Rato asumió la máxima responsabilidad del FMI (Fondo Monetario Internacional) en junio de 2004, con un sueldo de medio millón de dólares anuales libres de impuestos y con estatus de jefe de Estado. Esta institución que orgullosamente presidió Rato es la que se encarga de endeudar a los países en vía de desarrollo, concediéndoles prestamos con intereses inasumibles, expoliándolos y perpetuando la situación de desigualdad en las que están sumidos. Abandonó ese cargo por razones personales cuando le faltaba alrededor de un año y medio para concluir su mandato. Esas mismas razones influirán decisivamente en su labor al frente del grupo de Banco de inversión Lazard, donde cambia la política por un cargo en la gran banca internacional. Este es un grupo norteamericano con una capitalización bursátil de casi 5.000 millones de dólares y más de 150 años de historia, Lazard ocupa el décimo lugar del mundo en el ranking de la banca que asesora fusiones y adquisiciones.

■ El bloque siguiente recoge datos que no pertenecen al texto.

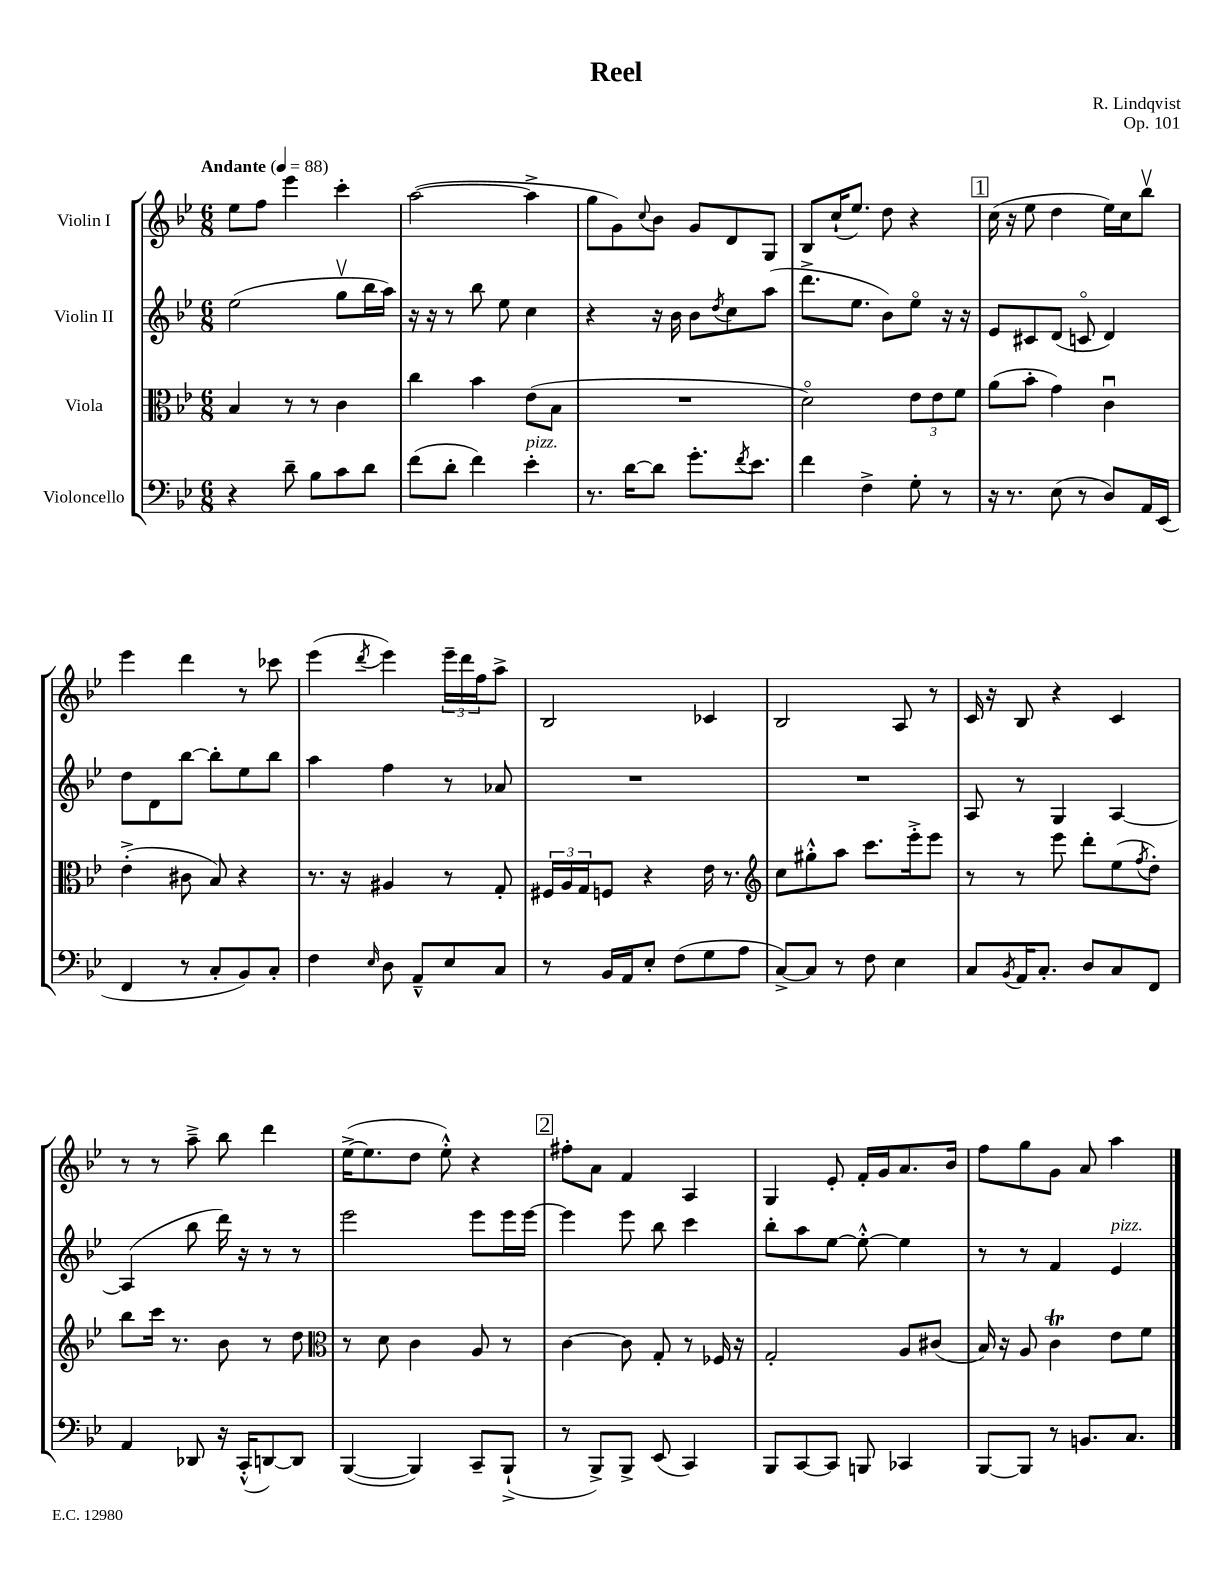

**kern	**kern	**kern	**kern
*part4	*part3	*part2	*part1
*staff4	*staff3	*staff2	*staff1
*I"Violoncello	*I"Viola	*I"Violin II	*I"Violin I
*clefF4	*clefC3	*clefG2	*clefG2
*k[b-e-]	*k[b-e-]	*k[b-e-]	*k[b-e-]
*M6/8	*M6/8	*M6/8	*M6/8
*MM88	*MM88	*MM88	*MM88
=1	=1	=1	=1
!	!	!	!LO:TX:a:B:t=Andante
4r	4B-/	(2ee-\	8ee-\L
.	.	.	8ff\J
8d~\	8r	.	4eee-\
8B-\L	8r	.	.
8c\	4c\	8ggv\L	4ccc'\
8d\J	.	16bb-\L	.
.	.	16aa\JJ)	.
=2	=2	=2	=2
(8f\L	4cc\	16r	([2aa\
.	.	16r	.
8d'\J	.	8r	.
4f\)	4b-\	8bb-\	.
.	.	8ee-\	.
!LO:TX:a:i:t=pizz.	!	!	!
4e-'\	(8e-\L	4cc\	4aa^\]
.	8B-\J	.	.
=3	=3	=3	=3
8.r	2.r	4r	8gg\L
.	.	.	8g\)
[16d\KL	.	.	.
.	.	.	8qqcc/
8d\J]	.	16r	8b-\J
.	.	16b-\	.
8.g'\L	.	8b-\L	8g/L
.	.	8qdd/	.
.	.	8cc\	8d/
8qf/	.	.	.
8.e-\J	.	.	.
.	.	(8aa\J	8G/J
=4	=4	=4	=4
4f\	2d\)	8.ddd^\L	8B-/L
.	.	.	(16cc`/K
.	.	8.ee-\J	8.ee-/J)
4F^\	.	.	.
.	.	8b-\L)	8dd\
8G'\	12e-\L	8ee-\J	4r
.	12e-\	.	.
8r	.	16r	.
.	12f\J	.	.
.	.	16r	.
!!LO:REH:place=s1:t=1
=5	=5	=5	=5
16r	(8a\L	8e-/L	(16cc\
8.r	.	.	16r
.	8b-'\J	8c#X/	8ee-\
(8E-\	4g\)	(8d/J	4dd\
8r	.	8cn/	.
8D/L)	4cu\	4d/)	16ee-\LL)
.	.	.	16cc\J
16AA/L	.	.	8bb-v\J
(16EE-/JJ	.	.	.
!!LO:LB:g=z
=6	=6	=6	=6
4FF/	(4e-'^\	8dd\L	4eee-\
.	.	8d\	.
8r	8c#X\	[8bb-\J	4ddd\
8C'/L	8B-/)	8bb-'\L]	.
8BB-/)	4r	8ee-\	8r
8C'/J	.	8bb-\J	8ccc-X\
=7	=7	=7	=7
4F\	8.r	4aa\	(4eee-\
.	16r	.	.
16qqE-/	.	.	8qddd/
8D\	4A#X/	4ff\	4eee-\)
8AA~^^/L	.	.	.
8E-/	8r	8r	24eee-~\LL
.	.	.	24ddd\
.	.	.	24ff\J
8C/J	8G'/	8a-X/	8aa^\J
=8	=8	=8	=8
8r	24F#X/LL	2.r	2B-/
.	24A/	.	.
.	24G/J	.	.
16BB-/LL	8Fn/J	.	.
16AA/J	.	.	.
8E-'/J	4r	.	.
(8F\L	.	.	.
8G\	16e-\	.	4c-X/
.	8.r	.	.
8A\J	.	.	.
=9	=9	=9	=9
*	*clefG2	*	*
[8C^/L)	8cc\L	2.r	2B-/
8C/J]	8gg#X'^^\	.	.
8r	8aa\J	.	.
8F\	8.ccc\L	.	.
4E-\	.	.	8A/
.	16eee-'^\k	.	.
.	8eee-\J	.	8r
=10	=10	=10	=10
8C/L	8r	8A/	16c/
.	.	.	16r
8qBB-/	.	.	.
16AA/K	8r	8r	8B-/
8.C'/J	.	.	.
.	8eee-\	4G/	4r
8D/L	8ddd'\L	.	.
8C/	(8ee-\	[4A/	4c/
.	8qff/	.	.
8FF/J	8dd'\J)	.	.
!!LO:LB:g=z
=11	=11	=11	=11
4AA/	8bb-\L	(4A/]	8r
.	16ccc\Jk	.	8r
.	8.r	.	.
8DD-X/	.	8bb-\	8aa~^\
16r	8b-\	16ddd\)	8bb-\
(16CC'^^/KL	.	16r	.
[8DDn/)	8r	8r	4ddd\
8DD/J]	8dd\	8r	.
=12	=12	=12	=12
*	*clefC3	*	*
([4BBB-/	8r	2eee-\	([16ee-^\KL
.	.	.	8.ee-\]
.	8d\	.	.
4BBB-/])	4c\	.	8dd\J
.	.	.	8ee-'^^\)
8CC~/L	8A/	8eee-\L	4r
(8BBB-`^/J	8r	16eee-\L	.
.	.	[16eee-\JJ	.
!!LO:REH:place=s1:t=2
=13	=13	=13	=13
8r	[4c\	4eee-\]	8ff#X'\L
8BBB-^/L)	.	.	8a\J
8BBB-^/J	8c\]	8eee-\	4f/
(8EE-/	8G'/	8bb-\	.
4CC/)	8r	4ccc\	4A/
.	16F-X/	.	.
.	16r	.	.
=14	=14	=14	=14
8BBB-/L	2G'/	8bb-'\L	4G/
[8CC/	.	8aa\	.
8CC/J]	.	[8ee-\J	8e-'/
8BBBn/	.	8ee-'^^\_	16f'/LL
.	.	.	16g/J
4CC-X/	8A/L	4ee-\]	8.a/
.	(8c#X/J	.	.
.	.	.	16b-/Jk
=15	=15	=15	=15
[8BBB-/L	16B-/)	8r	8ff\L
.	16r	.	.
8BBB-/J]	8A/	8r	8gg\
8r	4cT\	4f/	8g\J
8.BBn/L	.	.	8a/
!	!	!LO:TX:a:i:t=pizz.	!
.	8e-\L	4e-/	4aa\
8.C/J	.	.	.
.	8f\J	.	.
==	==	==	==
*-	*-	*-	*-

El ex ministro de Economía acumulaba este nuevo cargo, el de director general del banco de inversión Lazard, al de asesor del consejo internacional del grupo Santander y presidente del grupo de trabajo creado por la patronal del seguro (Unespa) para estudiar el futuro de las pensiones. Botín pagará unos 200.000 euros a Rato, de los cuales unos 130.000 euros corresponden a su labor como asesor y los 70.000 restantes por asistir a las dos reuniones anuales del Consejo Internacional.

En la actualidad Rodrigo Rato es presidente de la entidad financiera Caja Madrid, teniendo que abandonar los cargos de consejero de las demás entidades, pero introduciéndose de nuevo en los altos puestos de toma de decisiones. Sobre todo ahora cuando la fusión de varias cajas de ahorro, en las que está incluida Caja Madrid convertirán al grupo en la tercera entidad financiera del país.

No son modelos a seguir. Son modelos a combatir.

Contra la acumulación del capital, por el reparto de la riqueza.

Sabes quiénes son los culpables. ¡Páralos!